Though he'd found a new outlet for creative expression, Pettegrew didn't have much time for pursuing his newly discovered art form once Xetava was open and thriving, so wood sculpting took a backseat to business matters.
After running Xetava Gardens for many years, Pettegrew said he got “the seven-year itch,” and a desire to balance his life and focus more on artistic endeavors came calling.
When Pettegrew creates, he has to immerse himself in his artwork, he said, and the time-consuming and attention-demanding nature of running a business hadn't left him room to do that.
“At some point I had to let go, because it was draining my creative energy,” he said.
So letting go is just what he did. Pettegrew sold Xetava Gardens, though he remains a partner in the business, and began devoting himself to other pursuits, including wood sculpting.
After designing and sculpting accents and other pieces for Xetava, Pettegrew had begun making similar additions to his own Ivins home, which had been the typical subdivision structure when he moved in.
“This was actually a major segue into carving more regularly,” he said. “I just started playing around with my own little subdivision house and transforming it into something more magical.”
From creating an outdoor arch of twisted juniper to carving wood accents for his home and custom-making a front door as he had done for Xetava, Pettegrew turned his abode into a custom dwelling that related more to its desert surroundings. From that venture, Pettegrew's wood-sculpting artistry grew, and what had begun as a sort of creative lark has turned into a full-time business for him. He now does a great deal of professional carving work throughout the Southwest, and he also does what he calls “environmental design,” helping people make their yards and home exteriors more harmonious with the local desert environment.

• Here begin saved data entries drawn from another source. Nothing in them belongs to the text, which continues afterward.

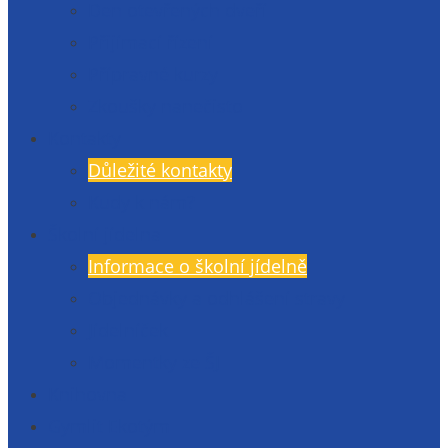
Den otevřených dveří
Přijímací řízení
Přípravné kurzy
Zkoušky nanečisto
Kontakty
Důležité kontakty
Kudy k nám?
Školní jídelna
Informace o školní jídelně
Objednávky a odhlášení stravy
Jídelníček
Momentky ze ŠJ
Knihovna
Gymlit Ekotým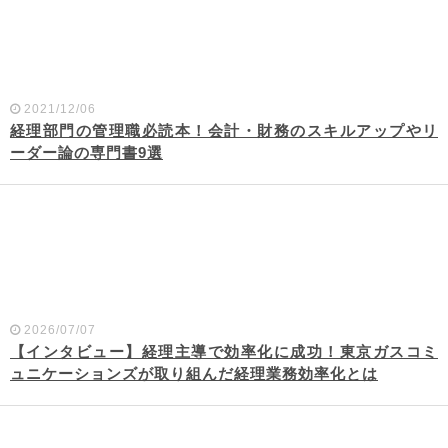
2021/12/06
経理部門の管理職必読本！会計・財務のスキルアップやリ
ーダー論の専門書9選
2026/07/07
【インタビュー】経理主導で効率化に成功！東京ガスコミ
ュニケーションズが取り組んだ経理業務効率化とは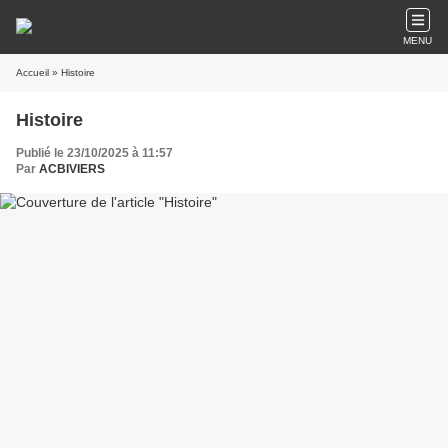
MENU
Accueil
» Histoire
Histoire
Publié le 23/10/2025 à 11:57
Par
ACBIVIERS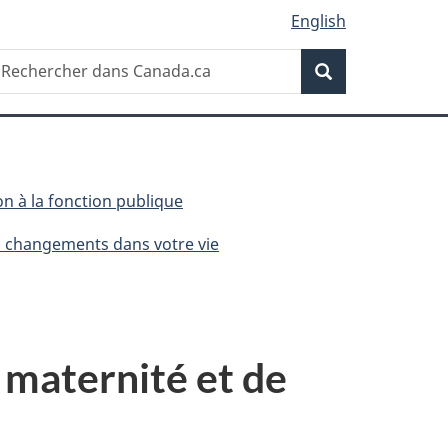
English
Recherche
echercher
Recherche
ans
anada.ca
n à la fonction publique
es changements dans votre vie
 maternité et de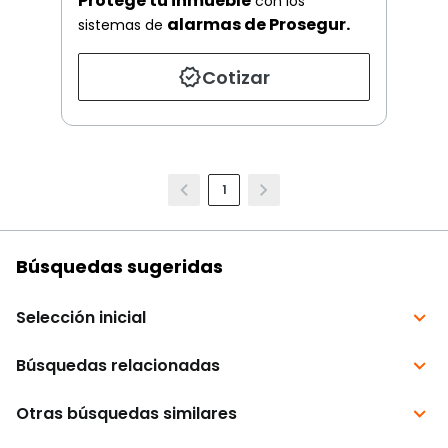
Protege tu inmueble
con los
alarmas de Prosegur.
sistemas de
Cotizar
1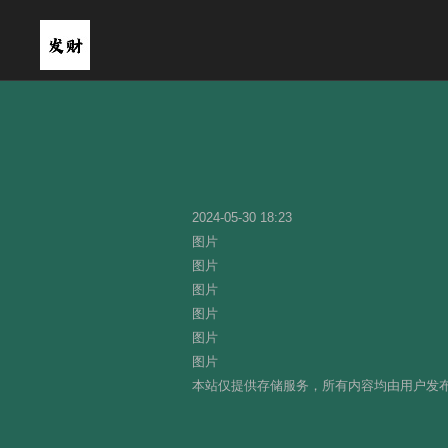
2024-05-30 18:23
图片
图片
图片
图片
图片
图片
本站仅提供存储服务，所有内容均由用户发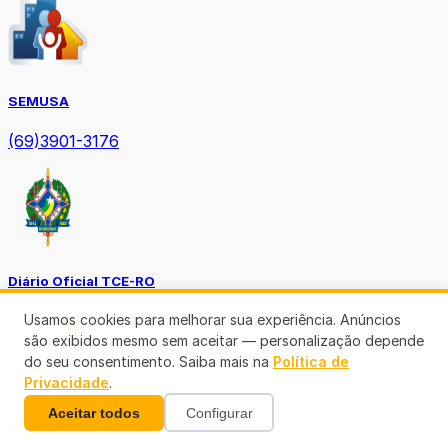
SEMUSA
(69)3901-3176
Diário Oficial TCE-RO
Usamos cookies para melhorar sua experiência. Anúncios
são exibidos mesmo sem aceitar — personalização depende
do seu consentimento. Saiba mais na
Política de
Privacidade
.
Aceitar todos
Configurar
Diário Prefeitura de Porto Velho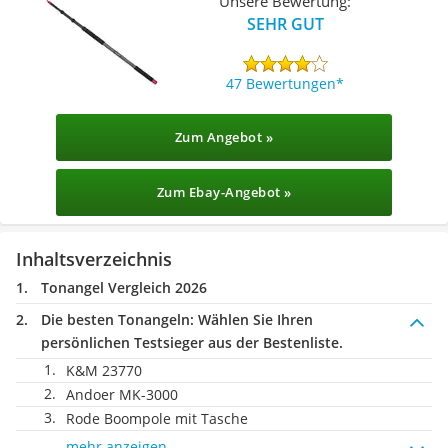
Unsere Bewertung:
SEHR GUT
47 Bewertungen
Zum Angebot »
Zum Ebay-Angebot »
Inhaltsverzeichnis
Tonangel Vergleich 2026
Die besten Tonangeln:
Wählen Sie Ihren
persönlichen Testsieger aus der Bestenliste.
K&M 23770
Andoer MK-3000
Rode Boompole mit Tasche
mehr anzeigen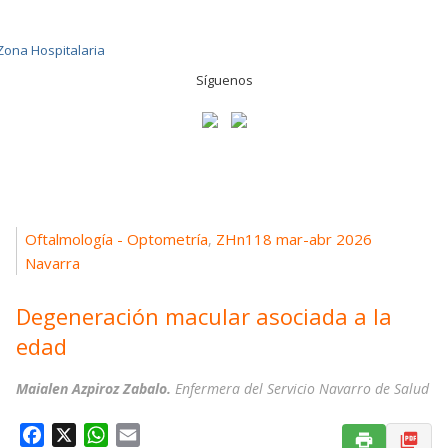
Síguenos
Oftalmología - Optometría
ZHn118 mar-abr 2026
,
Navarra
Degeneración macular asociada a la
edad
Maialen Azpiroz Zabalo.
Enfermera del Servicio Navarro de Salud
F
X
W
E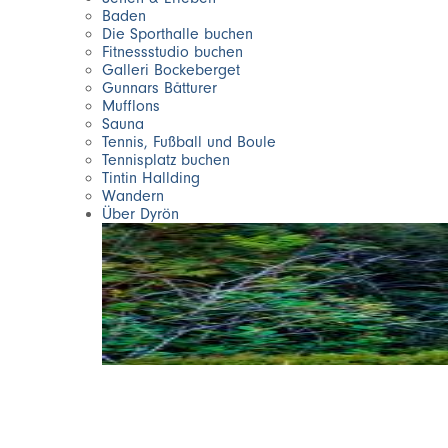
Baden
Die Sporthalle buchen
Fitnessstudio buchen
Galleri Bockeberget
Gunnars Båtturer
Mufflons
Sauna
Tennis, Fußball und Boule
Tennisplatz buchen
Tintin Hallding
Wandern
Über Dyrön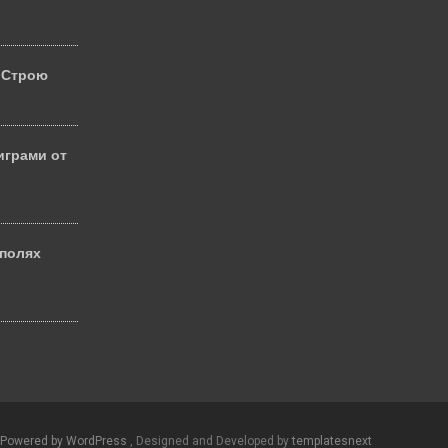
 Строю
играми от
 полях
й
Powered by WordPress
, Designed and Developed by
templatesnext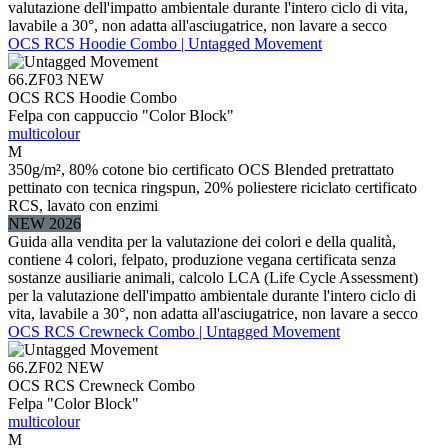
valutazione dell'impatto ambientale durante l'intero ciclo di vita,
lavabile a 30°, non adatta all'asciugatrice, non lavare a secco
OCS RCS Hoodie Combo | Untagged Movement
66.ZF03
NEW
OCS RCS Hoodie Combo
Felpa con cappuccio "Color Block"
multicolour
M
350g/m², 80% cotone bio certificato OCS Blended pretrattato
pettinato con tecnica ringspun, 20% poliestere riciclato certificato
RCS, lavato con enzimi
NEW 2026
Guida alla vendita per la valutazione dei colori e della qualità,
contiene 4 colori, felpato, produzione vegana certificata senza
sostanze ausiliarie animali, calcolo LCA (Life Cycle Assessment)
per la valutazione dell'impatto ambientale durante l'intero ciclo di
vita, lavabile a 30°, non adatta all'asciugatrice, non lavare a secco
OCS RCS Crewneck Combo | Untagged Movement
66.ZF02
NEW
OCS RCS Crewneck Combo
Felpa "Color Block"
multicolour
M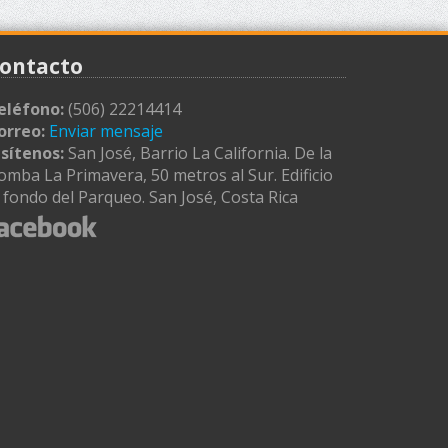
ontacto
eléfono:
(506) 22214414
orreo:
Enviar mensaje
isítenos:
San José, Barrio La California. De la
omba La Primavera, 50 metros al Sur. Edificio
l fondo del Parqueo. San José, Costa Rica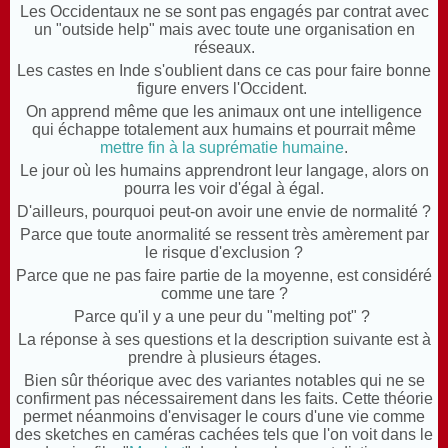
Les Occidentaux ne se sont pas engagés par contrat avec
un "outside help" mais avec toute une organisation en
réseaux.
Les castes en Inde s'oublient dans ce cas pour faire bonne
figure envers l'Occident.
On apprend même que les animaux ont une intelligence
qui échappe totalement aux humains et pourrait même
mettre fin à la suprématie humaine
.
Le jour où les humains apprendront leur langage, alors on
pourra les voir d'égal à égal.
D'ailleurs, pourquoi peut-on avoir une envie de
normalité ?
Parce que toute anormalité se ressent très amèrement par
le risque d'exclusion ?
Parce que ne pas faire partie de la moyenne, est considéré
comme une tare ?
Parce qu'il y a une peur du "melting pot" ?
La réponse à ses questions et la description suivante est à
prendre à plusieurs étages.
Bien sûr théorique avec des variantes notables qui ne se
confirment pas nécessairement dans les faits. Cette théorie
permet néanmoins d'envisager le cours d'une vie comme
des sketches en caméras cachées tels que l'on voit dans le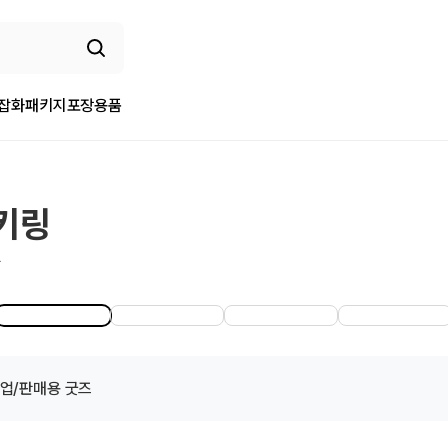
/잡화
패키지
포장용품
속키링
다
업/판매용 굿즈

“It's always about bringing back native species or at least drought-tolerant or desert-type plants that are more appropriate for desert living,” Pettegrew said.
Pettegrew now melds his two pursuits, sculpting and environmental design, to create unique indoor and outdoor spaces.
“We live in a world that's full of a lot of cookie-cutter stuff, a lot of very commercialized stuff, and so I try to bring something new that's more heartfelt and more indigenous, so that's important to me. That's a driving force,” he said.
Among local projects Pettegrew is currently involved in is a beautification effort in Virgin, Utah, where he and others are re-vegetating stripped land along state Route 9 with desert willows and other natural vegetation. He has also been working at an estate called “Robin's Nest” in Rockville, just outside Zion National Park, to help transform that property into a more desert-like environmental place.
“It's a nice home and nice property, but it just had very little connection to the environment, so we've gone in there and brought back a lot of the character in the land,” Pettegrew said.
When the current owner purchased it, Robin's Nest had a lot of lawn and non-indigenous flowers and plants, but natural vegetation and Pettegrew's more earth-harmonious design, coupled with his wood-sculpted pieces, are turning the property into a desert retreat.
Work is plentiful for Pettegrew as he spends time doing what he loves. For him, leaving the day-to-day business life behind to immerse himself in creative work and connect deeply with his artistic medium has been freeing and satisfying.
“I've always had a very, very deep connection to the land and the environment, so it was not possible for me to sit in a cubicle and draw pictures all day or be under a deadline that was too intense – it just killed my creativity,” he said. “I work from the heart, I work from the gut. My work is very emotional for me.”